Знал я турка не лично — слышал. Он продавал бакинскую нефть англичанам, но сбежал не к ним, а к французам.

Как мне кажется, оставлять дачу аджарскому народу он не хотел. Жалко было. Но оставил, потому что впридачу к ней обладал и умом. Понимал: дом, как и нефть, не унесёшь. Не только во Францию, но даже в родную Турцию. Соседнюю.

При всём уме вкуса ему не хватало. А тот, который был, страдал склонностью к излишкам. В Батуми дома воспринимаются как гарантия, что ничего интересного в городе произойти не может. Но это здание, наоборот, было измучено таким плотным и вычурным скульптурным орнаментом, что не всякий мог найти двери и окна.
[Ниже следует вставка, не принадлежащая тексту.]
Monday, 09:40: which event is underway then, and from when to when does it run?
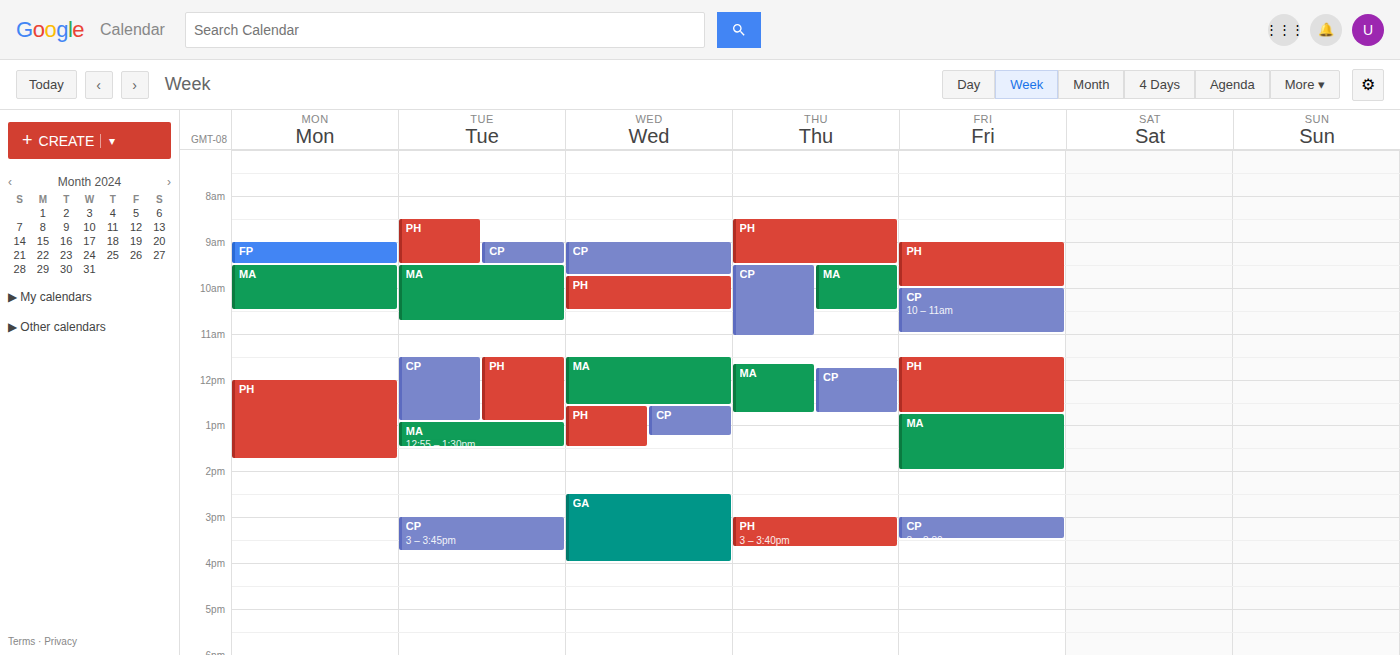
"MA", 09:30 to 10:30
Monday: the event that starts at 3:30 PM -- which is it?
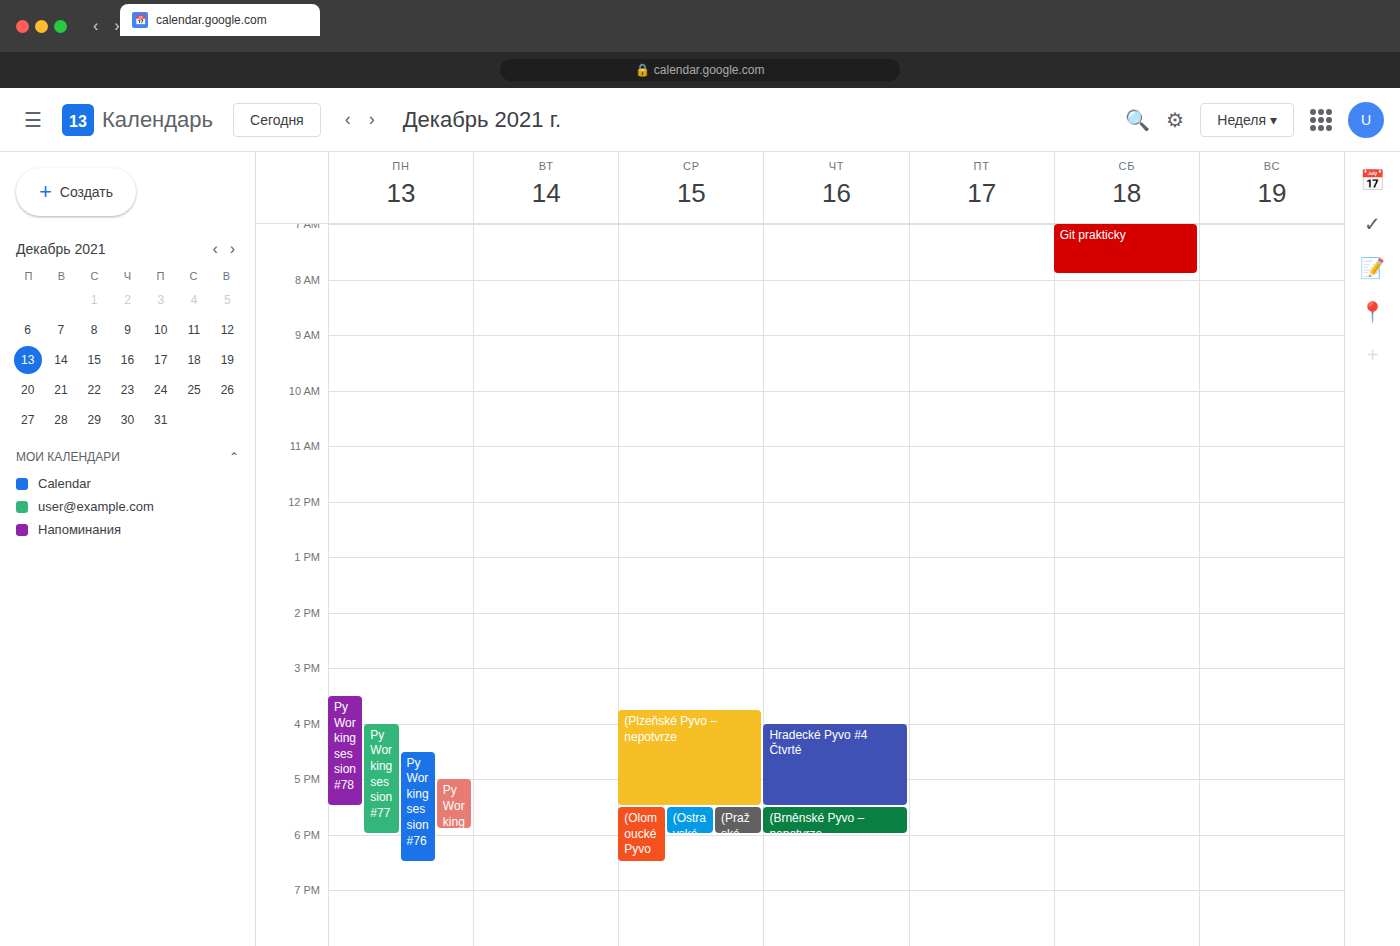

А внутри не только один я балдел от пестроты красок и лепных разводов. Очучеленные и пригвождённые к стенам обитатели турецкой фауны глазели на завитушки затурканными взглядами.

Мы с Надей поэтому даже ночевали во дворе. Прямо на пляже. Я спал под пальмой, а она в гамаке. Называя его белой паутиной дачного счастья. Перед сном распевали иногда грузинские песни. Или беседовали. Обо всём на свете.

Спрашивала в основном она. Я отвечал. Сам задавал один вопрос: что она во мне любит — мужчину или движение? Но её интересовало разное. Часто — Ильич. Пыталась выяснить — почему это он во время болезни умолял дать ему яд — меня. Никого больше.

Я отвечал, как было: никому больше он и не доверял.

А почему тогда, спрашивала, я отказался оправдать его доверие и выполнить просьбу? Подозревала, что я испугался ответственности. Или возможных обвинений со стороны моих соперников. Или что, по моим расчётам, Ильичу тогда умирать было рано. Ибо, мол, сам я не готов был ещё брать власть.

Эти подозрения родились не в её голове, но отвечал я опять же, как было: уважая Ильича, не люблю самоубийц. Они думают лишь о своём комфорте. Каждая жизнь, когда ей приходит конец, обретает адрес. А жизнь, окончившаяся самоубийством, — это заявление в никуда. Не заявление, значит.